What I did then is to interpolate the linear approximation an then convert the data back to linear, then I got a very nice interpolation of my data, much better than what I got before:

import numpy as np
import matplotlib.pyplot as plt 
import scipy.interpolate 

reflectance_at_380nm = 5.319, 13.3875, 24.866, 35.958, 47.1105, 56.2255, 65.232, 83.9295
ratios = 1, 1/2., 1/4., 1/8., 1/16., 1/32., 1/64., 0

linear_approx = np.log(np.log(reflectance_at_380nm))

xnew = np.arange(100)/100.

cs = scipy.interpolate.spline(ratios, linear_approx, xnew, order=1)
cs = np.exp(np.exp(cs))

plt.plot(xnew,cs)
plt.plot(x,y,'ro')
plt.show()

home-made interpolation

So my question is for experts: how good is this interpolation method and what are the risks of using it? Can it lead to wrong results?

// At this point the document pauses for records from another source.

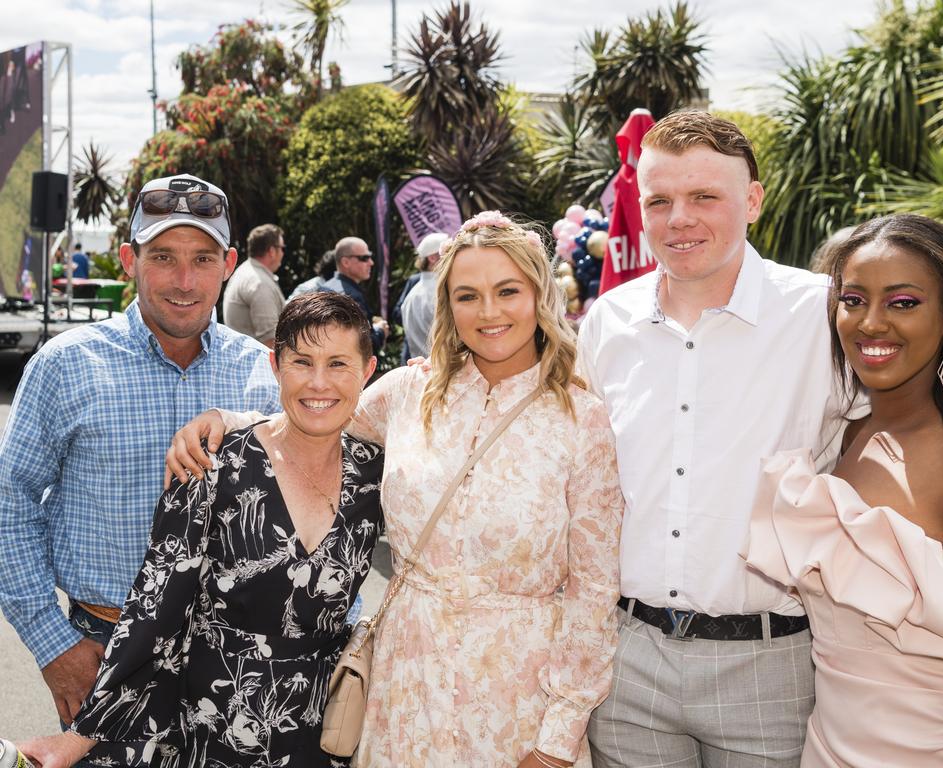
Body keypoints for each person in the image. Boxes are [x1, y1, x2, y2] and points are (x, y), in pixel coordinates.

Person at [578, 110, 943, 768]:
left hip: (773, 666)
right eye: (660, 201)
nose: (680, 220)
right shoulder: (607, 320)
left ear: (753, 199)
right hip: (629, 662)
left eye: (705, 196)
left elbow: (942, 422)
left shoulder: (828, 313)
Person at [167, 211, 624, 768]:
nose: (489, 312)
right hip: (403, 689)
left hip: (517, 703)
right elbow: (315, 415)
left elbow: (594, 596)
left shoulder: (581, 421)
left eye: (508, 291)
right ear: (447, 305)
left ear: (539, 294)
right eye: (467, 295)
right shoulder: (410, 391)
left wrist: (557, 739)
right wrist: (224, 419)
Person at [19, 292, 384, 768]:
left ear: (368, 370)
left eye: (338, 363)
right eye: (302, 361)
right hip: (210, 729)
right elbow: (154, 612)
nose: (319, 382)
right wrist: (80, 737)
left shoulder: (378, 476)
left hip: (325, 730)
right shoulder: (213, 465)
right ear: (275, 366)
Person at [0, 172, 279, 755]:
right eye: (163, 257)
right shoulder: (66, 365)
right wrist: (53, 643)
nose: (184, 280)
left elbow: (316, 512)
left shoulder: (266, 374)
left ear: (228, 263)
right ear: (129, 258)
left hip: (240, 662)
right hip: (102, 652)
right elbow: (9, 504)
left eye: (202, 258)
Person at [744, 213, 943, 765]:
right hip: (826, 749)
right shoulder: (850, 433)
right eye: (853, 300)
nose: (871, 323)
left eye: (903, 303)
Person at [223, 223, 287, 347]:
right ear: (272, 251)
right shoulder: (260, 283)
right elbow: (271, 341)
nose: (283, 253)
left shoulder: (246, 272)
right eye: (282, 248)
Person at [324, 237, 388, 354]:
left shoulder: (324, 288)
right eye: (364, 258)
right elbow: (364, 346)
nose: (371, 263)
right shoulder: (352, 297)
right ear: (346, 262)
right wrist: (380, 331)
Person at [400, 231, 446, 360]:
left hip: (425, 369)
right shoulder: (440, 291)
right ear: (432, 258)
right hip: (442, 369)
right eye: (448, 251)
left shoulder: (413, 294)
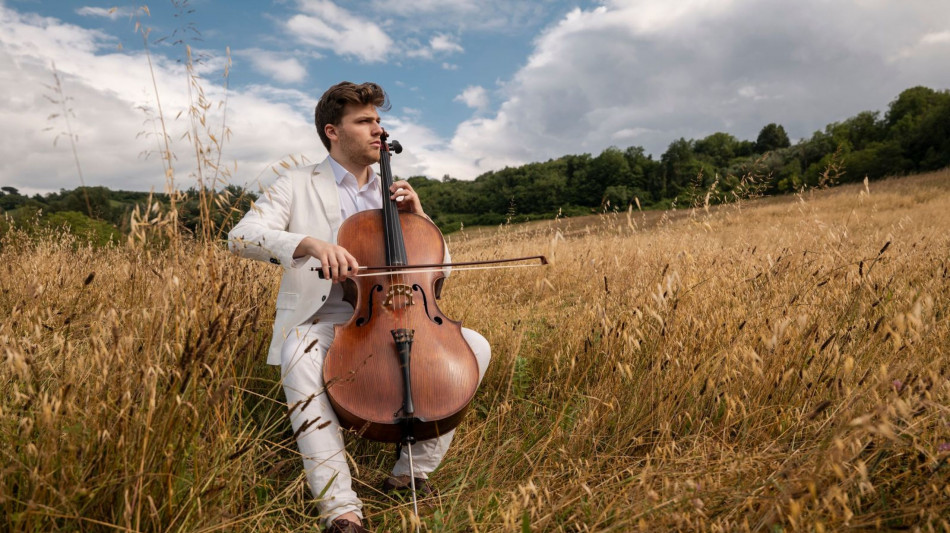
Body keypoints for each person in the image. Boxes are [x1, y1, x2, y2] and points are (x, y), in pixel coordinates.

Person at [228, 81, 491, 533]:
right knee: (299, 357)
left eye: (378, 120)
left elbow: (438, 267)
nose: (378, 130)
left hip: (399, 316)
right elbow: (240, 237)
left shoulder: (396, 195)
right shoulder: (296, 183)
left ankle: (410, 472)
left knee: (475, 348)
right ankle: (341, 511)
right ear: (333, 131)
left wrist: (420, 216)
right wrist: (308, 243)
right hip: (324, 320)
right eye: (364, 121)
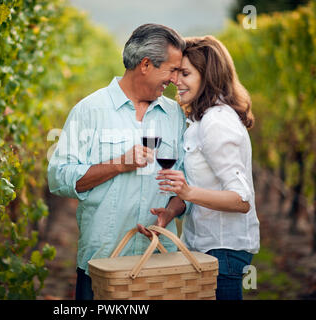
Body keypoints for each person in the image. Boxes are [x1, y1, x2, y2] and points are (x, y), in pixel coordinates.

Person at [47, 24, 189, 300]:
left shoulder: (175, 115)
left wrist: (170, 212)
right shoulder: (89, 111)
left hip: (159, 263)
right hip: (103, 264)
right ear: (145, 65)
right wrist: (119, 165)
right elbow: (58, 177)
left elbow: (185, 184)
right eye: (171, 70)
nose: (174, 79)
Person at [152, 35, 260, 300]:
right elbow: (207, 184)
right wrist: (172, 210)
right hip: (209, 249)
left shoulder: (217, 122)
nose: (176, 81)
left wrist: (188, 193)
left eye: (185, 73)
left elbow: (241, 199)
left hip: (222, 253)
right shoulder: (203, 119)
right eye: (176, 72)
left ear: (208, 76)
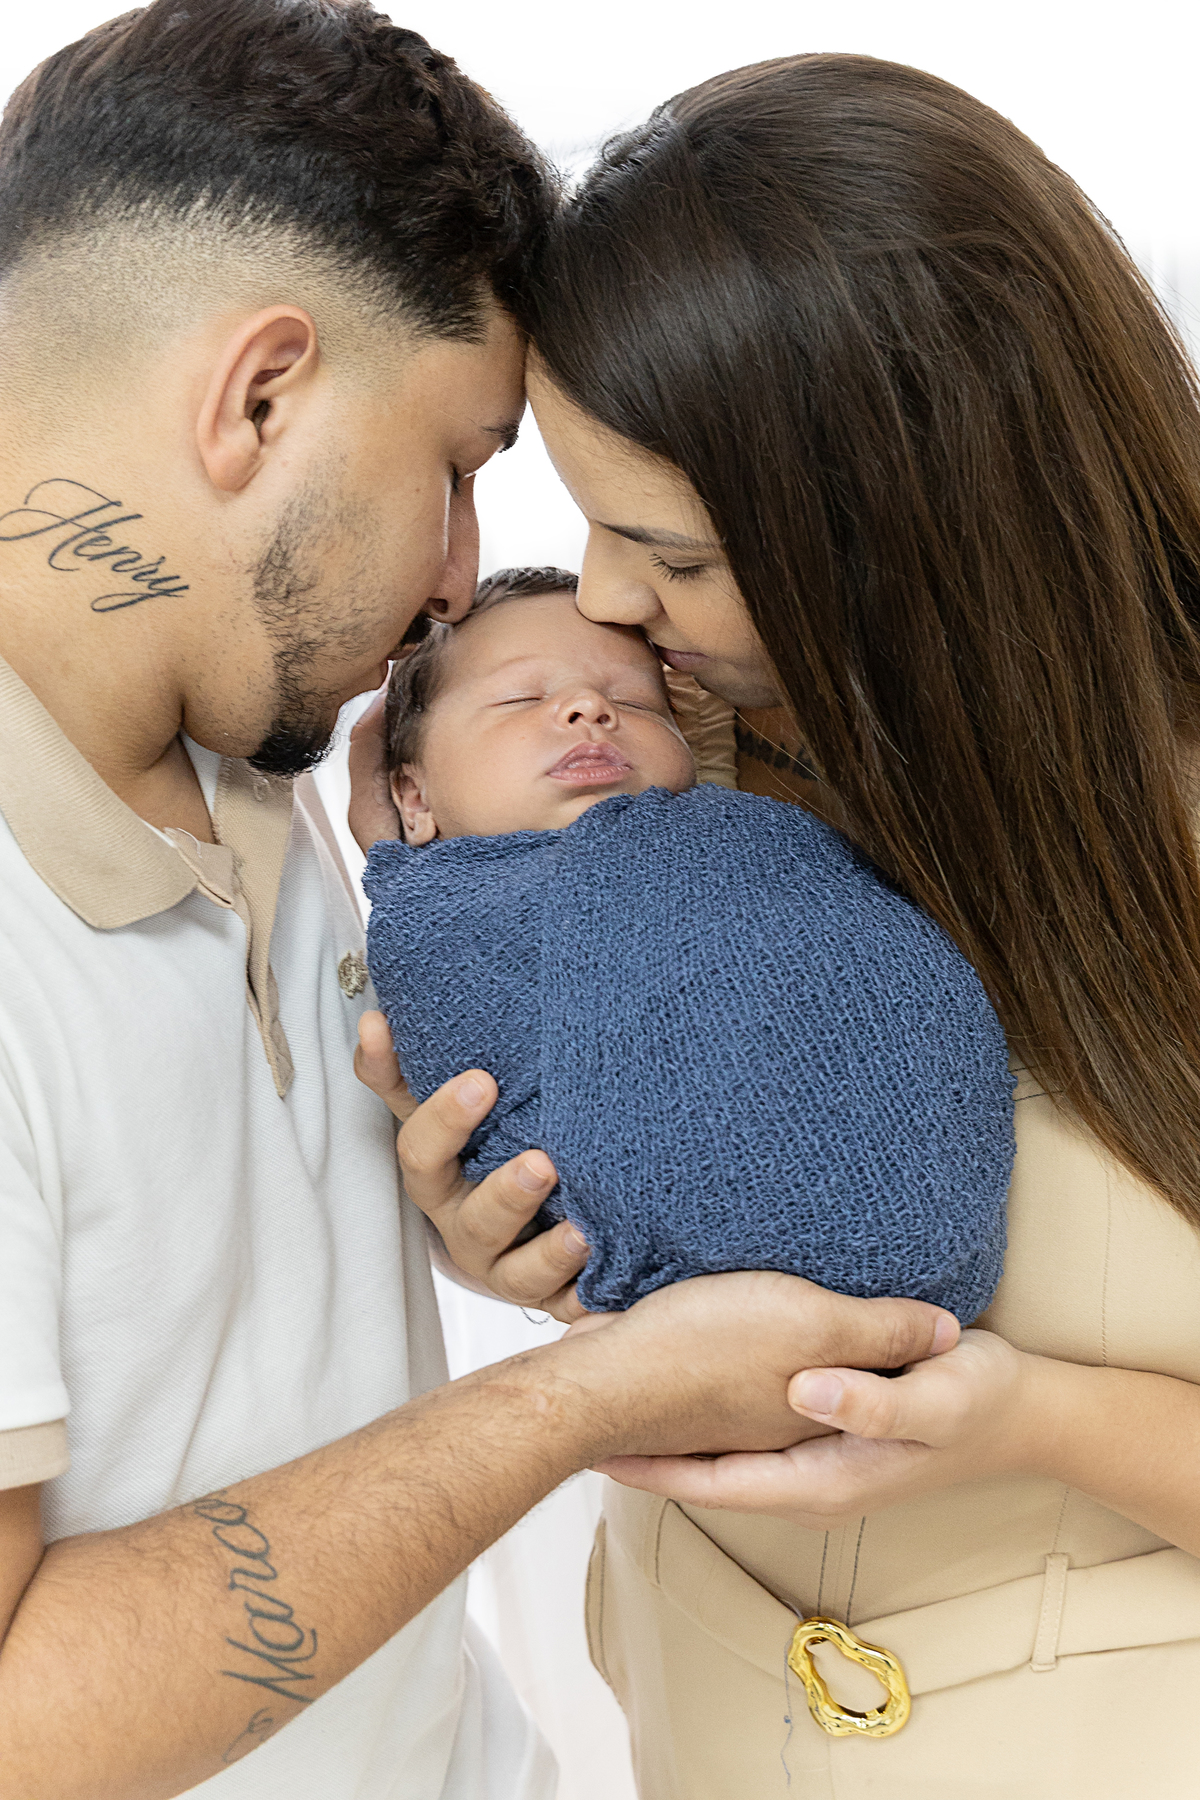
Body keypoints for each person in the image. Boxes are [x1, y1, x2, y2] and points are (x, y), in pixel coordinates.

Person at [0, 15, 958, 1800]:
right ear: (259, 397)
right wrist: (595, 1395)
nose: (464, 575)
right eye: (457, 466)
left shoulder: (271, 759)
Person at [472, 49, 1200, 1797]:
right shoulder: (669, 753)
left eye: (677, 552)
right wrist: (511, 1213)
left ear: (914, 525)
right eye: (582, 511)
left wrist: (1027, 1423)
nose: (602, 595)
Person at [363, 566, 1013, 1319]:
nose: (590, 709)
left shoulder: (750, 842)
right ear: (413, 799)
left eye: (637, 701)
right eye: (521, 697)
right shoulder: (444, 914)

Also: can this method be improved or does it already exists and if so how is it called?

Thank you for reading

Community
  • 1
  • 1
adrienlucca.net
  • 677
  • 2
  • 10
  • 26
  • You seem to be the best to answer your questions. At least as far as the quality of the interpolation goes; which is the main issue. – Ma0 Jan 25 '17 at 16:12
  • If your code is working (not producing an error), you will get better feedback on [codereview.se] – MrAlexBailey Jan 25 '17 at 16:13

1 Answers1

1

This looks similar to the Kernel Method that is used for fitting regression lines or finding decision boundaries for classification problems.

The idea behind the Kernel trick being, the data is transformed into a dimensional space (often higher dimensional), where the data is linearly separable (for classification), or has a linear curve-fit (for regression). After the curve-fitting is done, inverse transformations can be applied. In your case successive exponentiations (exp(exp(X))), seems to be the inverse transformation and successive logarithms (log(log(x)))seems to be the transformation.

I am not sure if there is a kernel that does exactly this, but the intuition is similar. Here is a medium article explaining this for classification using SVM: https://medium.com/@zxr.nju/what-is-the-kernel-trick-why-is-it-important-98a98db0961d

Since it is a method that is quite popularly used in Machine Learning, I doubt it will lead to wrong results if the fit is done properly (not under-fit or over-fit) - and this needs to be judged by statistical testing.